Demir Melahat
7.1.2013 11:14:18Zümrüt müdür gözlerin, ışıl ışıl işlenmiş
Ay gibi, yıldız gibi mehtapla gümüşlenmiş
Tutunsam da ferine, şavkında sabahlasam
Alazında kavrulup, gölgende ferahlasam
Simli bir sedef taşı, titrek terli şüheda
Nazlı nazenin nurlu, bitmek bilmez o eda
Gül sineme işledi bade sunan bakışlar,
Mahkûmu etti beni parıldayan nakışlar.
Prof.Dr .Ahmet Maranki,yaşam enerjisi adlı kitabında şöyle diyor;
‘’Taş dünyadaki en önemli maddedir temizleyici ve toprağın türevidir’’
Şair sevgilinin gözlerini zümrüt ve sedef taşına benzetmekle;
Zümrüt(yeşil renkli, saydam değerli bir taş)
Sedef:Organik kökenlidir. kabuk kısımlarının iç yüzeylerinde çoğunlukla aragonitin konsantrik olarak birikmesiyle oluşur.
Sedef taşı baş dönmesini giderir. Hem fiziksel, hem de zihinsel görme gücünü artırır. Katarakt (Göz perdesi) için yararlıdır.Çevreye ve şartlara uyum yeteneği geliştirir. Karar verme zamanlarında, zihni açar.
Kesinkes kanıtlanmasa da bilimsel teorilerden hareketle,şairin özellikle bu iki kıymetli taş/ı daha şiirin ilk kısımlarında zikretmesi çok ilgimi çekti.

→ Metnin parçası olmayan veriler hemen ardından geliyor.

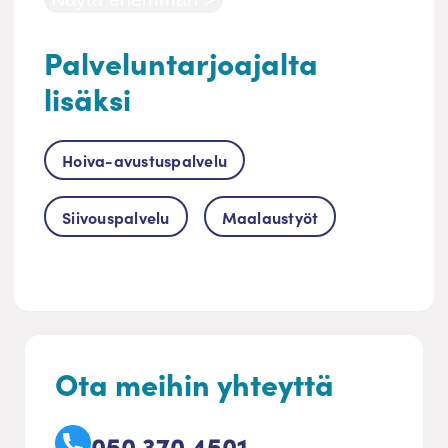
Palveluntarjoajalta
lisäksi
Hoiva-avustuspalvelu
Siivouspalvelu
Maalaustyöt
Ota meihin yhteyttä
050 370 4501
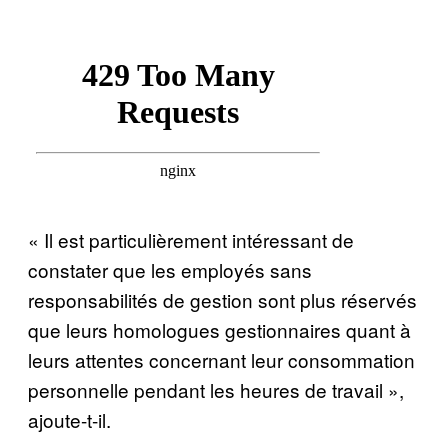
« Il est particulièrement intéressant de
constater que les employés sans
responsabilités de gestion sont plus réservés
que leurs homologues gestionnaires quant à
leurs attentes concernant leur consommation
personnelle pendant les heures de travail »,
ajoute-t-il.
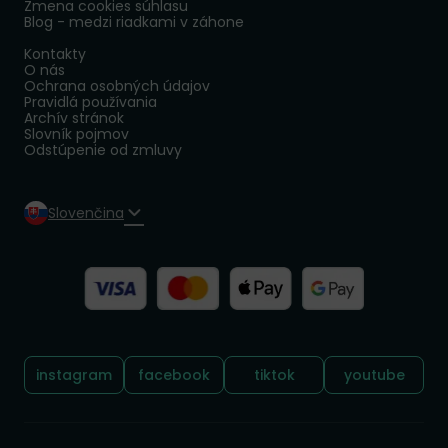
Zmena cookies súhlasu
Blog - medzi riadkami v záhone
Kontakty
O nás
Ochrana osobných údajov
Pravidlá používania
Archív stránok
Slovník pojmov
Odstúpenie od zmluvy
Slovenčina
Sledujte nás:
instagram
facebook
tiktok
youtube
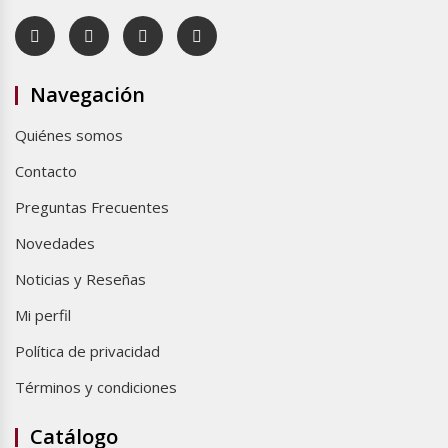
Navegación
Quiénes somos
Contacto
Preguntas Frecuentes
Novedades
Noticias y Reseñas
Mi perfil
Política de privacidad
Términos y condiciones
Catálogo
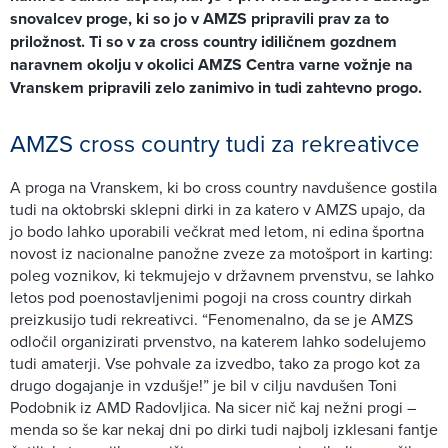
snovalcev proge, ki so jo v AMZS pripravili prav za to
priložnost. Ti so v za cross country idiličnem gozdnem
naravnem okolju v okolici AMZS Centra varne vožnje na
Vranskem pripravili zelo zanimivo in tudi zahtevno progo.
AMZS cross country tudi za rekreativce
A proga na Vranskem, ki bo cross country navdušence gostila
tudi na oktobrski sklepni dirki in za katero v AMZS upajo, da
jo bodo lahko uporabili večkrat med letom, ni edina športna
novost iz nacionalne panožne zveze za motošport in karting:
poleg voznikov, ki tekmujejo v državnem prvenstvu, se lahko
letos pod poenostavljenimi pogoji na cross country dirkah
preizkusijo tudi rekreativci. “Fenomenalno, da se je AMZS
odločil organizirati prvenstvo, na katerem lahko sodelujemo
tudi amaterji. Vse pohvale za izvedbo, tako za progo kot za
drugo dogajanje in vzdušje!” je bil v cilju navdušen Toni
Podobnik iz AMD Radovljica. Na sicer nič kaj nežni progi –
menda so še kar nekaj dni po dirki tudi najbolj izklesani fantje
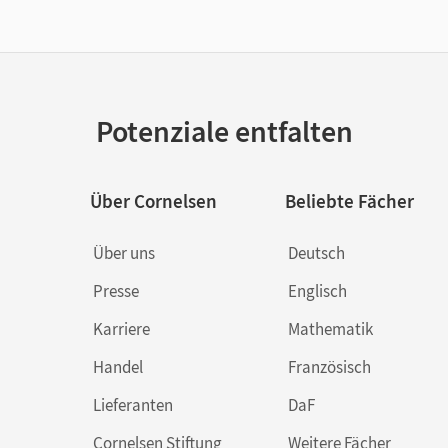
Potenziale entfalten
Über Cornelsen
Beliebte Fächer
Über uns
Deutsch
Presse
Englisch
Karriere
Mathematik
Handel
Französisch
Lieferanten
DaF
Cornelsen Stiftung
Weitere Fächer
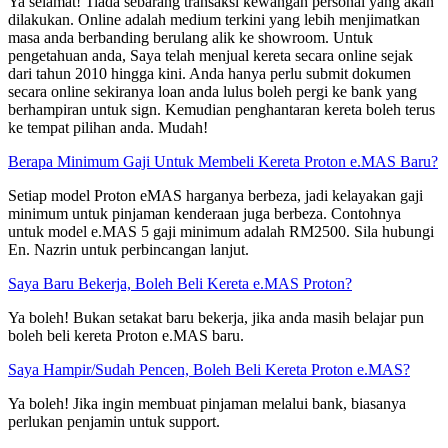
Ya selamat! Tiada sebarang transaksi kewangan personal yang akan
dilakukan. Online adalah medium terkini yang lebih menjimatkan
masa anda berbanding berulang alik ke showroom. Untuk
pengetahuan anda, Saya telah menjual kereta secara online sejak
dari tahun 2010 hingga kini. Anda hanya perlu submit dokumen
secara online sekiranya loan anda lulus boleh pergi ke bank yang
berhampiran untuk sign. Kemudian penghantaran kereta boleh terus
ke tempat pilihan anda. Mudah!
Berapa Minimum Gaji Untuk Membeli Kereta Proton e.MAS Baru?
Setiap model Proton eMAS harganya berbeza, jadi kelayakan gaji
minimum untuk pinjaman kenderaan juga berbeza. Contohnya
untuk model e.MAS 5 gaji minimum adalah RM2500. Sila hubungi
En. Nazrin untuk perbincangan lanjut.
Saya Baru Bekerja, Boleh Beli Kereta e.MAS Proton?
Ya boleh! Bukan setakat baru bekerja, jika anda masih belajar pun
boleh beli kereta Proton e.MAS baru.
Saya Hampir/Sudah Pencen, Boleh Beli Kereta Proton e.MAS?
Ya boleh! Jika ingin membuat pinjaman melalui bank, biasanya
perlukan penjamin untuk support.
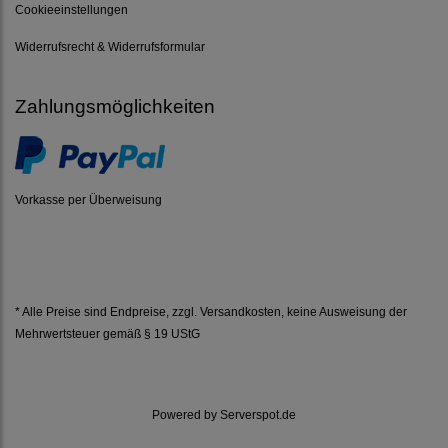
Cookieeinstellungen
Widerrufsrecht & Widerrufsformular
Zahlungsmöglichkeiten
Vorkasse per Überweisung
* Alle Preise sind Endpreise, zzgl.
Versandkosten
, keine Ausweisung der
Mehrwertsteuer gemäß § 19 UStG
Powered by
Serverspot.de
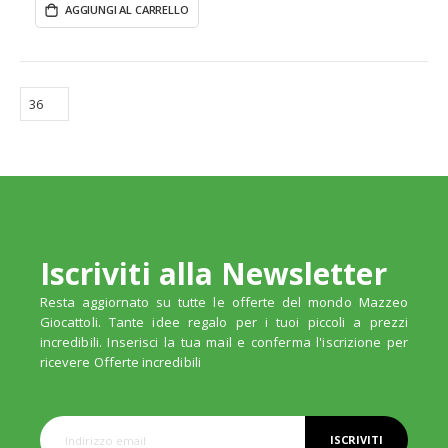
AGGIUNGI AL CARRELLO
Iscriviti alla Newsletter
Resta aggiornato su tutte le offerte del mondo Mazzeo
Giocattoli. Tante idee regalo per i tuoi piccoli a prezzi
incredibili. Inserisci la tua mail e conferma l'iscrizione per
ricevere Offerte incredibili
ISCRIVITI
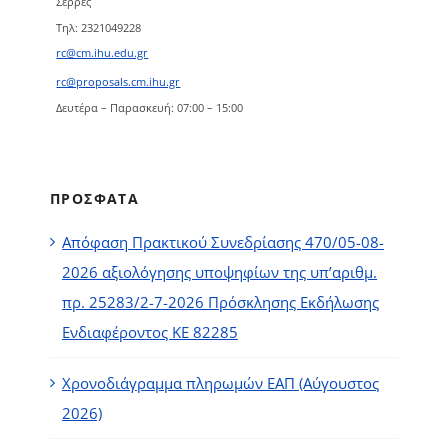
Σέρρες
Τηλ: 2321049228
rc@cm.ihu.edu.gr
rc@proposals.cm.ihu.gr
Δευτέρα – Παρασκευή: 07:00 – 15:00
ΠΡΟΣΦΑΤΑ
Απόφαση Πρακτικού Συνεδρίασης 470/05-08-
2026 αξιολόγησης υποψηφίων της υπ’αριθμ.
πρ. 25283/2-7-2026 Πρόσκλησης Εκδήλωσης
Ενδιαφέροντος ΚΕ 82285
Χρονοδιάγραμμα πληρωμών ΕΑΠ (Αύγουστος
2026)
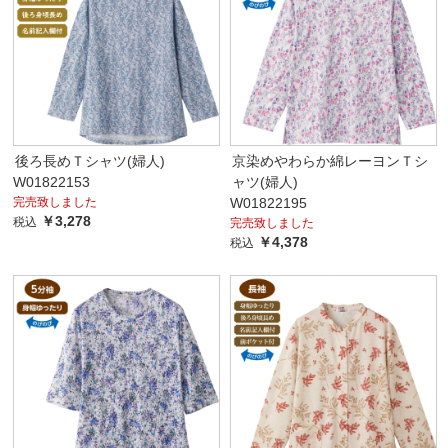
後ろ長めＴシャツ(婦人)
京染めやわらか綿レーヨンＴシ
W01822153
ャツ(婦人)
完売致しました
W01822195
￥3,278
税込
完売致しました
￥4,378
税込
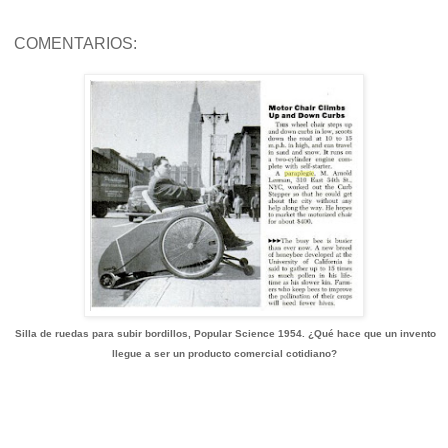
COMENTARIOS:
Silla de ruedas para subir bordillos, Popular Science 1954. ¿Qué hace que un invento
llegue a ser un producto comercial cotidiano?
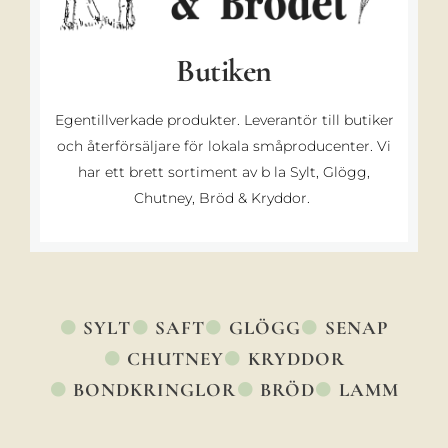
Butiken
Egentillverkade produkter. Leverantör till butiker
och återförsäljare för lokala småproducenter. Vi
har ett brett sortiment av b la Sylt, Glögg,
Chutney, Bröd & Kryddor.
SYLT
SAFT
GLÖGG
SENAP
CHUTNEY
KRYDDOR
BONDKRINGLOR
BRÖD
LAMM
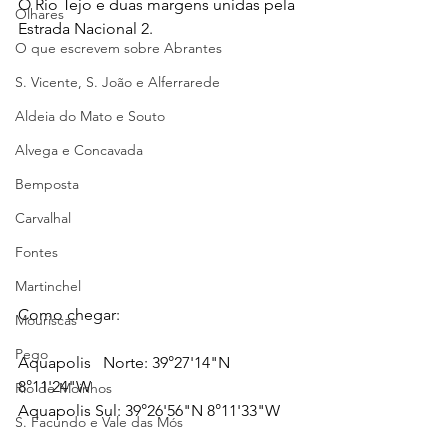
O Rio Tejo e duas margens unidas pela 
Olhares
Estrada Nacional 2.
O que escrevem sobre Abrantes
S. Vicente, S. João e Alferrarede
Aldeia do Mato e Souto
Alvega e Concavada
Bemposta
Carvalhal
Fontes
Martinchel
Como chegar: 
Mouriscas
Pego
Aquapolis   Norte: 39°27'14"N 
8°11'24"W
Rio de Moinhos
Aquapolis Sul: 39°26'56"N 8°11'33"W
S. Facundo e Vale das Mós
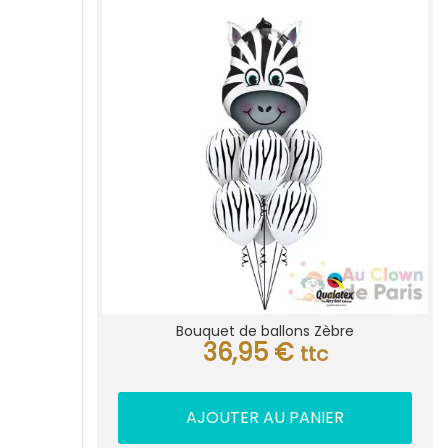
Bouquet de ballons Zèbre
36,95
€
ttc
AJOUTER AU PANIER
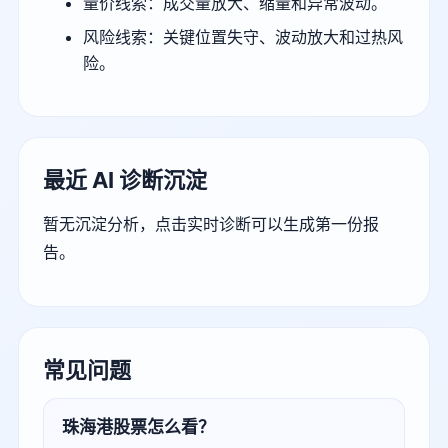
量价线索：成交量放大、缩量和异常波动。
风险线索：关键位置失守、波动放大和过热风
险。
最近 AI 诊断沉淀
暂无沉淀分析，点击实时诊断可以生成第一份报
告。
常见问题
珠海港股票怎么看？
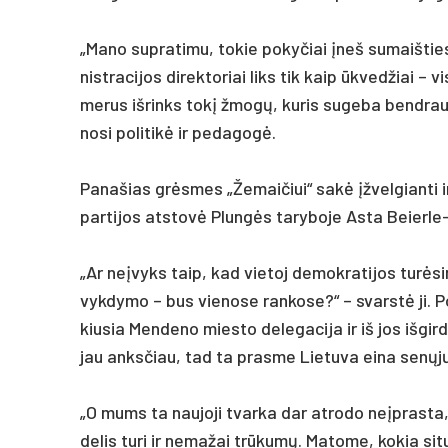
„Ma­no su­pra­ti­mu, to­kie po­ky­čiai įneš su­maiš­ti
nist­ra­ci­jos di­rek­to­riai liks tik kaip ūkved­žiai –
me­rus iš­rinks tokį žmogų, ku­ris su­ge­ba bend­rau­t
no­si po­li­tikė ir pe­da­gogė.
Pa­na­šias grėsmes „Že­mai­čiui“ sakė įžvel­gian­ti 
par­ti­jos at­stovė Plungės ta­ry­bo­je As­ta Beier­le
„Ar ne­įvyks taip, kad vie­toj de­mok­ra­ti­jos turė­si
vyk­dy­mo – bus vie­no­se ran­ko­se?“ – svarstė ji. Po­
kiu­sia Men­de­no mies­to de­le­ga­ci­ja ir iš jos iš­gir­d
jau anks­čiau, tad ta pra­sme Lie­tu­va ei­na senųjų 
„O mums ta nau­jo­ji tvar­ka dar at­ro­do ne­įpras­ta,
de­lis tu­ri ir ne­ma­žai trūkumų. Ma­to­me, ko­kia si­tu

Topraktan gelmişiz ve toprağa döneceğiz,bu cihetten bakarsak,şair belki farkında olmadan,var oluş ve yok oluşu(yani bedenin yok olmasını kastediyorum.Kişi ölünce bedeni toprak oluyor)Ebedi hayatı yani asıl istiratgâhımıza işaret etmiş olabilir.
Bir çitft gözde bunları görmek ve belkide kendini bulmak,kendi aynasıdır görünen aslında.
Aşılmaz karlı dağları sarp engin yokuşları,yemyeşil ovaya çeviren o bakışın tesiriyle,karanlık zindanların kapanması ve aydın iklimlerin hüküm sürmesi,sevgilin gözlerinde aldığı enerjinin tesiridir.Doğada bulunan kıymetli taşların asıl büyüsü budur ki her aşığı mecnun ya da Leylâ eden,fiziki güzellik değil,iç güzelliktir.
Âşık kimsenin görmediğini görür,mâşuk bile kendi dünyasını tanımlayamaz.
Aşık, maşuğa yaklaştıkça aşkı git gide artar,belki de asıl gayeye vasıl olur.